Scilipotum

By Redazione

ottobre 21, 2011 politica

La sopravvivenza dell’esecutivo val bene una comparsata. E non delle più seriose (ma con contorno di preferenze, o qualcosa del genere). Domenico Scilipoti, del resto, continua ad essere ambiguo sul futuro della propria collocazione parlamentare. Così, in una mattinata di ottobre in cui comincia a fare freddino, Silvio Berlusconi si ritrova all’auditorium Massimo di Roma, all’Eur, per il primo congresso del Movimento di responsabilità nazionale, fondato da Scilipoti medesimo. Ed è subito Silvio show.

Ma a parte la sequela di dichiarazioni non certo inedite (“Tangentopoli fu un golpe giudiziario”; “Dal ’94 a oggi una continua aggressione nei miei confronti”; “Duro fino al 2013, farò la riforma della giustizia”, Csm incluso, eccetera) il Cavaliere conferma qual è la linea del Pdl sul sistema elettorale. Ovvero: niente consultazione referendaria, senza che ciò comporti direttamente la necessità di andare al voto anticipato. Come? Il premier la mette così: “Alla luce del milione e 200mila cittadini che hanno firmato il referendum dobbiamo introdurre una variante nella legge che consente di scegliere candidato per candidato”. Il che accontenta la Lega, che non vuole il ritorno al Mattarellum. E teoricamente anche la corteggiata Udc, che rimpiange le preferenze (anche se Quagliariello avverte che ci sono diversi strumenti per riavvicinare elettore ed eletto). Se non che per i centristi il bersaglio grosso è l’eliminazione del premio di maggioranza. Ma lì, niente da fare. Il Cav ribadisce che “Calderoli ha dato un giudizio negativo sul Porcellum perché la legge fu cambiata da Ciampi che pretese” di non inserire il premio di maggioranza su base nazionale anche per il Senato. Col risultato che “oggi la legge garantisce governabilità” solo “alla Camera”.

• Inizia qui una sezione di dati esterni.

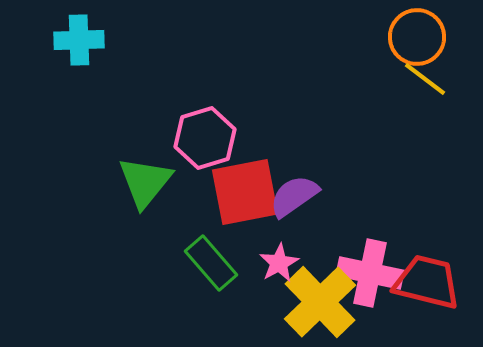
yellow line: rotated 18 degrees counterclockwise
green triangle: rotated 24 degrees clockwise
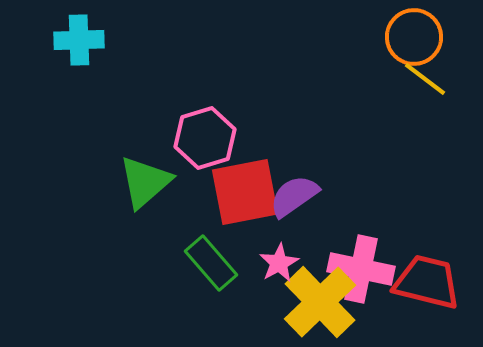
orange circle: moved 3 px left
green triangle: rotated 10 degrees clockwise
pink cross: moved 9 px left, 4 px up
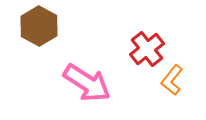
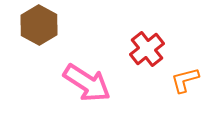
brown hexagon: moved 1 px up
orange L-shape: moved 13 px right; rotated 36 degrees clockwise
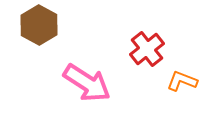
orange L-shape: moved 3 px left, 1 px down; rotated 36 degrees clockwise
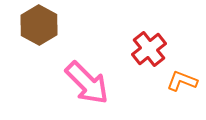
red cross: moved 2 px right
pink arrow: rotated 12 degrees clockwise
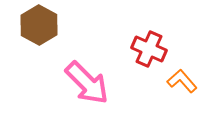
red cross: rotated 28 degrees counterclockwise
orange L-shape: rotated 28 degrees clockwise
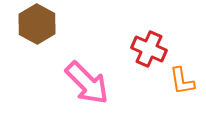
brown hexagon: moved 2 px left, 1 px up
orange L-shape: rotated 148 degrees counterclockwise
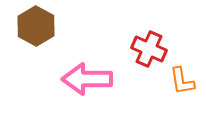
brown hexagon: moved 1 px left, 2 px down
pink arrow: moved 4 px up; rotated 135 degrees clockwise
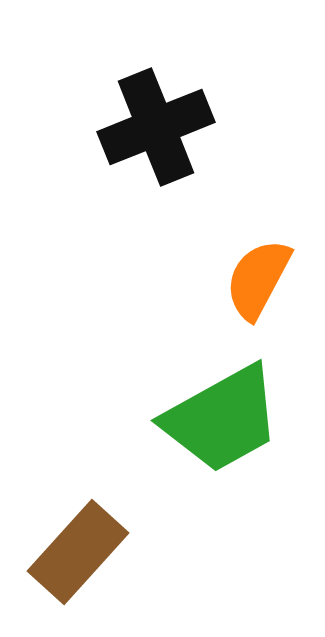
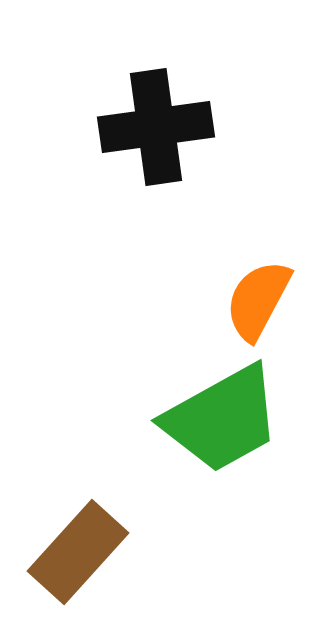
black cross: rotated 14 degrees clockwise
orange semicircle: moved 21 px down
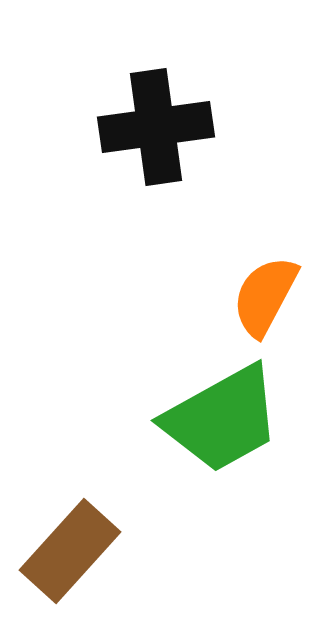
orange semicircle: moved 7 px right, 4 px up
brown rectangle: moved 8 px left, 1 px up
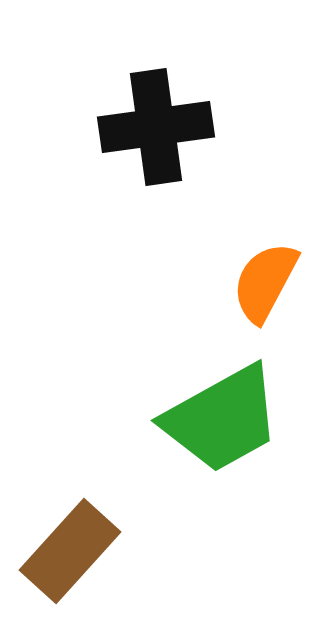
orange semicircle: moved 14 px up
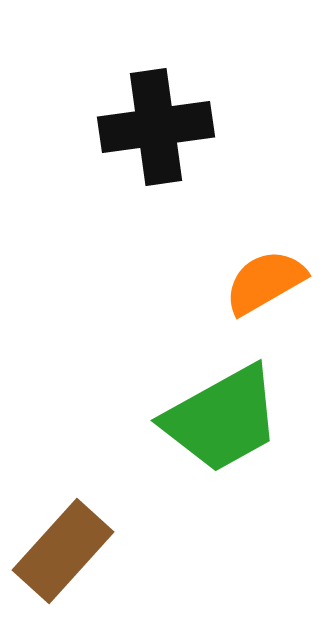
orange semicircle: rotated 32 degrees clockwise
brown rectangle: moved 7 px left
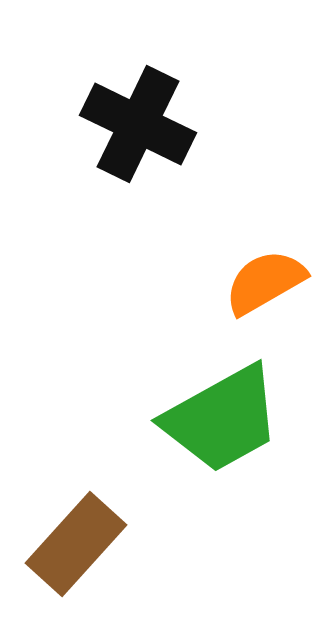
black cross: moved 18 px left, 3 px up; rotated 34 degrees clockwise
brown rectangle: moved 13 px right, 7 px up
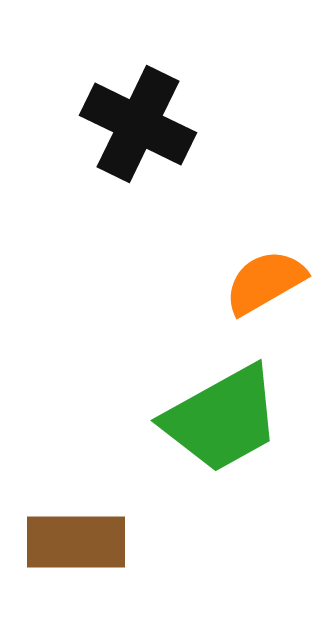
brown rectangle: moved 2 px up; rotated 48 degrees clockwise
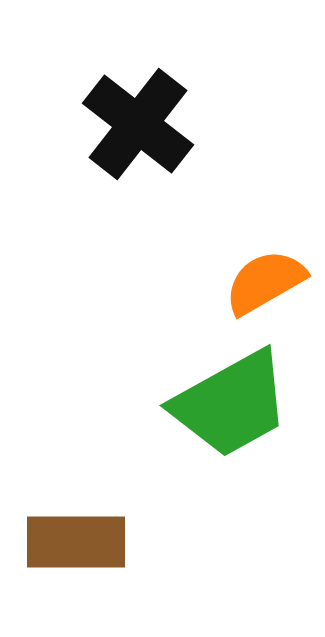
black cross: rotated 12 degrees clockwise
green trapezoid: moved 9 px right, 15 px up
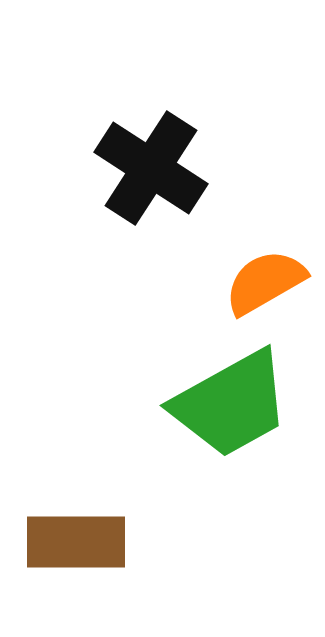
black cross: moved 13 px right, 44 px down; rotated 5 degrees counterclockwise
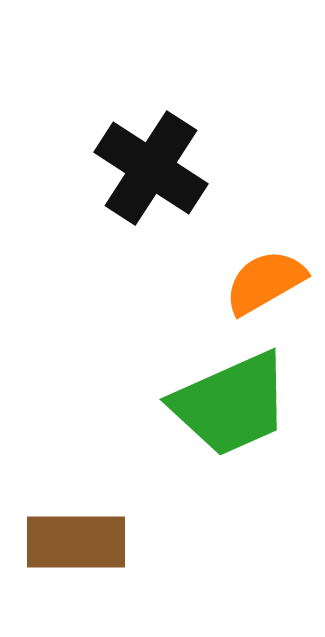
green trapezoid: rotated 5 degrees clockwise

Ciò che condannò il governo Prodi. E che, stando a diversi sondaggi, potrebbe condannare anche il prossimo, probabilmente di centrosinistra, facendo in modo che sia il terzo Polo a dare le carte a palazzo Madama. Di nuovo, Berlusconi ha davanti l’equazione “impossibile” (anche se non lo ammetterà mai): soddisfare allo stesso tempo Bossi e Casini. Ma soprattutto: Giorgio Napolitano permetterà che passi il premio di maggioranza nazionale per il Senato, che il suo predecessore giudicò incostituzionale, oltretutto nell’ambito di un’operazione antireferendaria? Sarà per questo che, chez Scilipoti, il Cav omaggia l’attuale inquilino del Colle – altra notizia – definendolo “intelligente e puntuale”. Sarà per questo che, dicono le malelingue, alla guida di Bankitalia Berlusconi ha mandato alla fine Ignazio Visco, cavandosi d’impaccio con una scelta istituzionale che piace a tutti. Quirinale incluso ma Bossi e Tremonti – la cui prima opzione era Vittorio Grilli – in qualche misura esclusi.